> [Material provided]
# # # # # # #

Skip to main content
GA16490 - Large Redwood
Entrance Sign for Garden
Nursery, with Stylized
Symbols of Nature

# # # # # # #

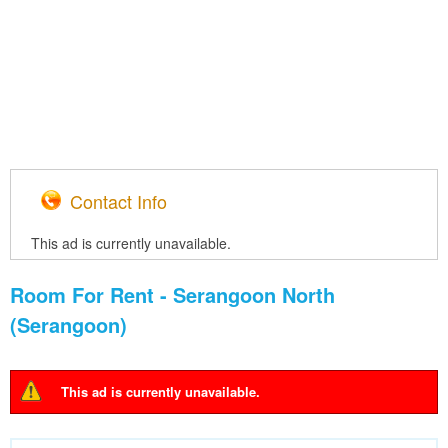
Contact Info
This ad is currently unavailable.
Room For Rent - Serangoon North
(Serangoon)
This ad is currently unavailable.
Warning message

# # # # # # #

> [Required action] Which lines hold the word "Serangoon"? Return all of them from the records above.

> [Expected answer]
Room For Rent - Serangoon North
(Serangoon)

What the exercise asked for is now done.